◆ **Exercise directions**
Return each line of the records below that contains the string "quem".

◆ **Supplied material**
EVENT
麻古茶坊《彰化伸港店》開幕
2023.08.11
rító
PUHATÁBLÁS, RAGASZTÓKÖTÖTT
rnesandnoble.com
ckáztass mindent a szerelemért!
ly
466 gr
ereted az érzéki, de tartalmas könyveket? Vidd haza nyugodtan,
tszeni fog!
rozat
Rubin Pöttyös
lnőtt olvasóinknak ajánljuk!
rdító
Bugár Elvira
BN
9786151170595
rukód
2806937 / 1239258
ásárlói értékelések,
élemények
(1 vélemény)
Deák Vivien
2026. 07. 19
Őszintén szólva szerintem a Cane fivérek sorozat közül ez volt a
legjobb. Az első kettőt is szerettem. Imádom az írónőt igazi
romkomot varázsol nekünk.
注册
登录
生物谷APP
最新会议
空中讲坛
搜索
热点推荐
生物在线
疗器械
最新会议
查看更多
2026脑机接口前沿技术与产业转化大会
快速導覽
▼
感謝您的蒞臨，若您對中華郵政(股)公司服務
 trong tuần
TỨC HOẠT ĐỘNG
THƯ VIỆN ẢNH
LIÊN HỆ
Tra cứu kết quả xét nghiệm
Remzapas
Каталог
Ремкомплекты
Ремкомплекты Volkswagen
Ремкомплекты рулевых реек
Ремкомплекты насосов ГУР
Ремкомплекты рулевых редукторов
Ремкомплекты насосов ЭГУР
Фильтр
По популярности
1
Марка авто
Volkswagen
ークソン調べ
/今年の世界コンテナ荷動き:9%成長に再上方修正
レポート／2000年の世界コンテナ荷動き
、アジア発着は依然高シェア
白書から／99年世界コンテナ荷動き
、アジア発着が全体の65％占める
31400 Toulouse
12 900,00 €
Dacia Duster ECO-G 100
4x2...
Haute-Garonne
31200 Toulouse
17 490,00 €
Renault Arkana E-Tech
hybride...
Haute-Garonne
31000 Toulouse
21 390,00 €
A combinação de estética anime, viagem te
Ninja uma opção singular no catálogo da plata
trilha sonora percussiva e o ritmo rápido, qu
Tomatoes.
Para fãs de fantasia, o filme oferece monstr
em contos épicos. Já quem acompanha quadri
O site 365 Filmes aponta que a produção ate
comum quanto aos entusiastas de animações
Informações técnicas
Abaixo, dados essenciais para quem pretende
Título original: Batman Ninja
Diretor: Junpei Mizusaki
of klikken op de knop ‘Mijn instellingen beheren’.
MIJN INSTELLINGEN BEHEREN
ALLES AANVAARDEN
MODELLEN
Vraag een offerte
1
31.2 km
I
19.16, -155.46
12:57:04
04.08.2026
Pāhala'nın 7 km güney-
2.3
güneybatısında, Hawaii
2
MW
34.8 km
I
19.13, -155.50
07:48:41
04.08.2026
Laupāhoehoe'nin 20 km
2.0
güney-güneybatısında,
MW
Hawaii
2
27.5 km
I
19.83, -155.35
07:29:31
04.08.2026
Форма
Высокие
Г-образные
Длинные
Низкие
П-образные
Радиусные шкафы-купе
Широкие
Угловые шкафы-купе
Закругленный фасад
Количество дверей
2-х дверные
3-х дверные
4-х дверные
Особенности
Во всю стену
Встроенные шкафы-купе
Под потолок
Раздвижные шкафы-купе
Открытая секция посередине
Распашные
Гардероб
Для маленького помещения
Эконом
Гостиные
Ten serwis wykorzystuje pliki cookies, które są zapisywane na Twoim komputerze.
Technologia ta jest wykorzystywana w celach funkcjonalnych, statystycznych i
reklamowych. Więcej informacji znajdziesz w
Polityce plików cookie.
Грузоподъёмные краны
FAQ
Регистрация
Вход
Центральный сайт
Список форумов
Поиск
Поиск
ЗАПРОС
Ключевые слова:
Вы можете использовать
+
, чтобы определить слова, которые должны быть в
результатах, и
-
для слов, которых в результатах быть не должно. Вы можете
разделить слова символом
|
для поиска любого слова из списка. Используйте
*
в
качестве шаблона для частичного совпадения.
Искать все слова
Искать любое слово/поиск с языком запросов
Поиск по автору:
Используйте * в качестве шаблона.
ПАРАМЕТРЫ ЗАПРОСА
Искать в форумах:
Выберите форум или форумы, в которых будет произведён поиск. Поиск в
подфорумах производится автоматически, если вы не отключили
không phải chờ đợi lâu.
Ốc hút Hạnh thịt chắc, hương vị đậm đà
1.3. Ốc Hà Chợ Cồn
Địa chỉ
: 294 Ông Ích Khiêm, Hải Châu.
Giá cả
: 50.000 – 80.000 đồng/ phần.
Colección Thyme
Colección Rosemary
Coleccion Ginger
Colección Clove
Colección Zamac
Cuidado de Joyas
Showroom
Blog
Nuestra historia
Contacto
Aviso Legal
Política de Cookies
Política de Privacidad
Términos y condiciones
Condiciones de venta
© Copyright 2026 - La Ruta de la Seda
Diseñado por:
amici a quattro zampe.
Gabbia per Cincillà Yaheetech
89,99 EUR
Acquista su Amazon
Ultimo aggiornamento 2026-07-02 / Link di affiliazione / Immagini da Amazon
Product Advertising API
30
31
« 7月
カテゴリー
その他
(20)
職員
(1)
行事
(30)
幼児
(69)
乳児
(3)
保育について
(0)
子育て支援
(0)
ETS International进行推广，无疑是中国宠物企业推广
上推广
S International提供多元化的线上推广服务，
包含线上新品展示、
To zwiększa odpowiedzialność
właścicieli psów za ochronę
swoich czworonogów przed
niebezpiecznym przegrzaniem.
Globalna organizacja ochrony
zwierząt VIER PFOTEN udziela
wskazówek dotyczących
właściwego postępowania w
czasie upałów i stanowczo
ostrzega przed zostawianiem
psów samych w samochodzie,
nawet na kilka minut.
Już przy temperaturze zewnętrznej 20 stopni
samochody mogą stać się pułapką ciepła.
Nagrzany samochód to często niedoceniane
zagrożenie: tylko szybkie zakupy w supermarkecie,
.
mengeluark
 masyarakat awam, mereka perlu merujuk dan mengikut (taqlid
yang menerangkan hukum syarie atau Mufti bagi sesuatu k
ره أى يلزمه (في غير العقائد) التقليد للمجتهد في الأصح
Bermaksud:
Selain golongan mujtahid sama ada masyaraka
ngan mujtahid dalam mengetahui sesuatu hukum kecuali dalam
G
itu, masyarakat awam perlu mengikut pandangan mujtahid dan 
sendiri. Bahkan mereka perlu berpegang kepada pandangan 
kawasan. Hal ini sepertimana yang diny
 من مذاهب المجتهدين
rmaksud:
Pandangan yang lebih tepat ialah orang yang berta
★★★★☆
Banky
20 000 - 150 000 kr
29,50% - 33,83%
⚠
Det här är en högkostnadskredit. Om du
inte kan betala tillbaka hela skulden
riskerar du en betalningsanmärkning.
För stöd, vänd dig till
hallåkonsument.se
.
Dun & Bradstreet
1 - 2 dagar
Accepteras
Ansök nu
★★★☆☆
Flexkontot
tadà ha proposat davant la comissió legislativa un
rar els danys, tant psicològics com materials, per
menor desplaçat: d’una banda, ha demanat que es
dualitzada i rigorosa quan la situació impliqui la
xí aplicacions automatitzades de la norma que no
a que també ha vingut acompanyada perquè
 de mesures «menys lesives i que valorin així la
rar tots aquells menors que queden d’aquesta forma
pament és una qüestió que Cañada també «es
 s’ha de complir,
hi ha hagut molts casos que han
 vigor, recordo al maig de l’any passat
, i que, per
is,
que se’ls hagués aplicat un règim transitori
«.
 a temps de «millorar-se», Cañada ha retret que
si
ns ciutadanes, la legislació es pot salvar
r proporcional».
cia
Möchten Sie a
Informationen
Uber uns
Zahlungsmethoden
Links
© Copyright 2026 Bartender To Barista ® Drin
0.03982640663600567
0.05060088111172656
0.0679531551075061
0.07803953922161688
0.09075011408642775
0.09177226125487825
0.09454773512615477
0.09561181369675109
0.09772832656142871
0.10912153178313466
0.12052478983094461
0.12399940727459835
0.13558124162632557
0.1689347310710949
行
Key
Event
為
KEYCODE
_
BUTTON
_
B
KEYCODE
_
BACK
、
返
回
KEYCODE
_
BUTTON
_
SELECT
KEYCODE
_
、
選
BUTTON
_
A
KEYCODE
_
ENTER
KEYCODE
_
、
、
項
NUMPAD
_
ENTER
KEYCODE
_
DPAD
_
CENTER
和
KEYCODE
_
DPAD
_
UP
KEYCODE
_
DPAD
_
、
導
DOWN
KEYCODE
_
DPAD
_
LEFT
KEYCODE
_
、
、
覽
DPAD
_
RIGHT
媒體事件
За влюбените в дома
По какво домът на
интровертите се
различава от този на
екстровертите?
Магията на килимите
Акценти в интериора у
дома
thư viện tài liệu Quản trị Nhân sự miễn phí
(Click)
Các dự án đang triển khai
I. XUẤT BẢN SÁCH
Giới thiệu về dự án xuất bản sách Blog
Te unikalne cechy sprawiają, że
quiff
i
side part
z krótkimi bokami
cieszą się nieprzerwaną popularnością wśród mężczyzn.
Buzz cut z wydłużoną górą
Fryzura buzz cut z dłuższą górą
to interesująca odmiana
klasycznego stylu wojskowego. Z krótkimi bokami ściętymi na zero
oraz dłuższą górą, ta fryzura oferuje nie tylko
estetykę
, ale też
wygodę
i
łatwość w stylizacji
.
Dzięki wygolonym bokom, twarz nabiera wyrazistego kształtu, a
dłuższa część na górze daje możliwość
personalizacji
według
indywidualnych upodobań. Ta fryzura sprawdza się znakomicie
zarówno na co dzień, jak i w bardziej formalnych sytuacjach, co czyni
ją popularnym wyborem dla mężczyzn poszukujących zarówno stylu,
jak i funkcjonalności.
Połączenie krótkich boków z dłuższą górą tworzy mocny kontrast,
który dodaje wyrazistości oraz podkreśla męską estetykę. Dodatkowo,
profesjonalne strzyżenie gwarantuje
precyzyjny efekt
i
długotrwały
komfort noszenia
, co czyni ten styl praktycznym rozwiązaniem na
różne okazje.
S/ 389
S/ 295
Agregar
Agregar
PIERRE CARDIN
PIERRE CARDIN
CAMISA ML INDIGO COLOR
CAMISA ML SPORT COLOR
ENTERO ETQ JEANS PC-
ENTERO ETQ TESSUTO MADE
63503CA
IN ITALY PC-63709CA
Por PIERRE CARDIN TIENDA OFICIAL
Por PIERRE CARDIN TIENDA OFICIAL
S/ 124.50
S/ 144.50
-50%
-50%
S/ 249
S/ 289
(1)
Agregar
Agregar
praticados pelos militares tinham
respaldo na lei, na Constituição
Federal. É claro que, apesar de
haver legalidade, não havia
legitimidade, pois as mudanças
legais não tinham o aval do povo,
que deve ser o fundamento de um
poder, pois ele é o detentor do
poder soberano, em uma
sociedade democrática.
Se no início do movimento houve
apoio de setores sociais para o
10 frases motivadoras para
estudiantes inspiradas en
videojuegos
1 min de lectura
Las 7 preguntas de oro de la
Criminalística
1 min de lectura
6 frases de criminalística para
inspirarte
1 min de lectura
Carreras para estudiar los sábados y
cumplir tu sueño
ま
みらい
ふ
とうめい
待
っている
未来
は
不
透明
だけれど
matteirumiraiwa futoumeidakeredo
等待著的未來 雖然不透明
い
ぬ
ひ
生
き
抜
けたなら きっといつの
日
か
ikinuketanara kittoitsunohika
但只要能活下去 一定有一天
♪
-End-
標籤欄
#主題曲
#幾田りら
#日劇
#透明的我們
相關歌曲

◆ **The completed task**
em contos épicos. Já quem acompanha quadri
Abaixo, dados essenciais para quem pretende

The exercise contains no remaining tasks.